Pertemuan singkat dan menegangkan tadi membuat Misaki masih merasakan intimidasi yang nyata.
Beberapa hari belakangan ini sungguh menguras energinya.
Permintaan sang playboy, bertemu Eikichi, dan terakhir Miyamoto-san membuatnya tak habis pikir dosa apa yang ia perbuat di masa lalu.
Kamar apartemennya sunyi. Sepertinya lelaki itu belum balik juga. Ini, kan, sudah hari ketiga. Apakah dia lupa? Entah kenapa dia sedikit kecewa.
Hah?
Kecewa?
Kenapa?
Kecewa karena tak jadi dengan rencana mereka, atau karena uang lima ratus juta yen akan melayang begitu saja? Kalau dipikir-pikir, darimana lelaki itu bakal mendapat sebanyak itu sebagai bayarannya? Itu jumlah yang tak sedikit. Kerja rodi sampai hidungnya mimisan pun ia tak akan mampu mendapat uang sebanyak itu dari hasil kerja paruh waktunya.
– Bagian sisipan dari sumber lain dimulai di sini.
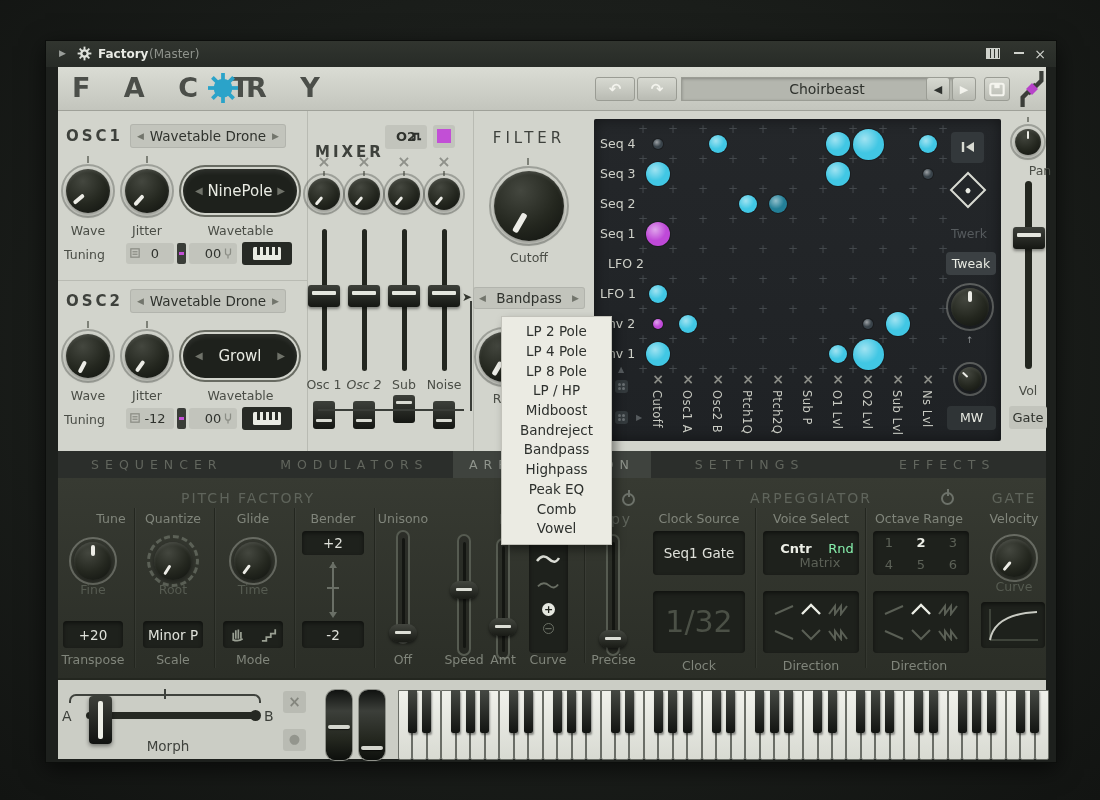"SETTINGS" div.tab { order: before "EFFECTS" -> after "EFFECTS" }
Untungnya saat ini dia bisa bertahan sebagai penulis.
Pekerjaan lelaki itu apa, sih? Ini baru terbersit di benaknya.
Jika dilirik dari penampilannya, mungkin ia seumuran dengan Misaki. Pekerjaan apa seusia dia yang bisa menghamburkan uang sebanyak itu demi acara resmi sehari?
Perasaannya tak enak.
Selama ini, dari cerita n****+ atau komik yang ia amati, hanya ada beberapa jalan mendapat uang dengan mudah seperti air keran terbuka di usia seperti itu, salah satunya adalah perbuatan melanggar hukum alias kriminal.
Tunggu!
Sebuah dugaan menusuk otaknya dengan cepat, pikiran buruk merayapi otaknya.
Di-dia bukan GIG*LO, KAN???
Napas Misaki tercekat memikirkannya.
Selama ini, dia memang suka membawa banyak wanita ke apartemennya dan sama sekali tak ada yang protes, bahkan sampai suara-suara tak menyenangkan dan memalukan terdengar pun, para penghuni apartemen tak ada yang muncul dan memaki-makinya karena berbuat tak senonohnya. Disuapkah mereka?
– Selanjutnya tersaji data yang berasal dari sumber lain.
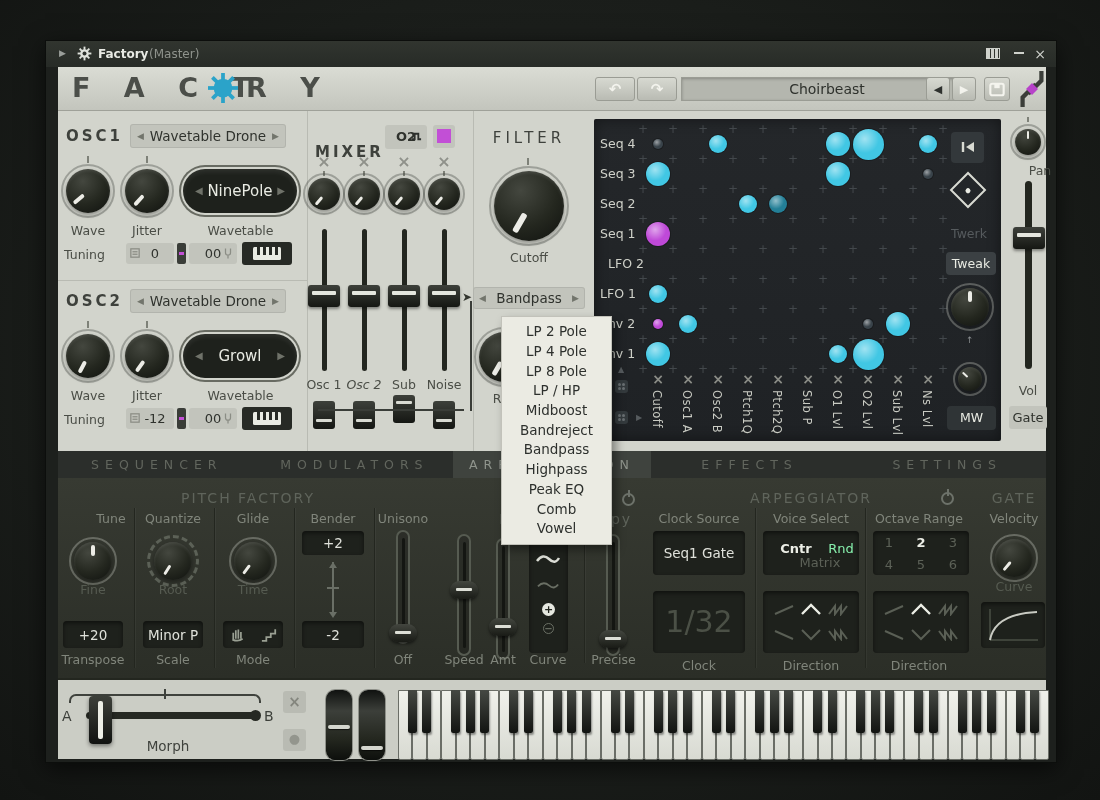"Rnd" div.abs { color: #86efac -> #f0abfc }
Pikirannya berkeliaran ke mana-mana, jika sampai benar ia seperti itu, maka uang lima ratus juta yen yang akan diterimanya adalah uang instan yang dikumpulkan dengan cara yang membuatnya mual!
Memikirkannya saja dengan banyak wanita membuat bulu kuduknya merinding, perutnya bergejolak hebat.
Tubuhnya terlalu lelah saat ini, maka disimpan-nyalah pemikiran rumit itu sejenak. Ia meraih boneka beruang besar, menyandarkannya ke tembok lalu tidur di pangkuan boneka itu.
Rasanya, badannya remuk redam setelah bekerja semalam suntuk.
Tidur adalah obat terbaik untuk pikirannya saat ini. Semua hal buruk dan membuat hatinya cemas disingkirkannya jauh-jauh.
Sebelum menutup mata dan memasuki dunia mimpi, ia tersenyum ke arah foto keluarganya.
Eikichi...
Tetangganya sejak kecil.
Senpai panutannya.
Meski ia tak membenci Eikichi, namun ia tak mau menyentuh apa pun yang berkaitan dengan masa lalunya yang buruk, tidak jelas, dan penuh rasa horor mengintimidasi.
Bagaimana mungkin dia dengannya santai menanggapi kemunculan Eikichi dalam hidupnya kembali setelah tragedi itu?
Otaknya sudah tak waras, kah?
"Apakah semua akan baik-baik saja?" ia tersenyum samar-samar. "Ayah, cepatlah sadar... firasatku buruk sekali dengan kehadiran Eikichi..."
Ia pun tertidur lelap dalam kesunyian pagi itu.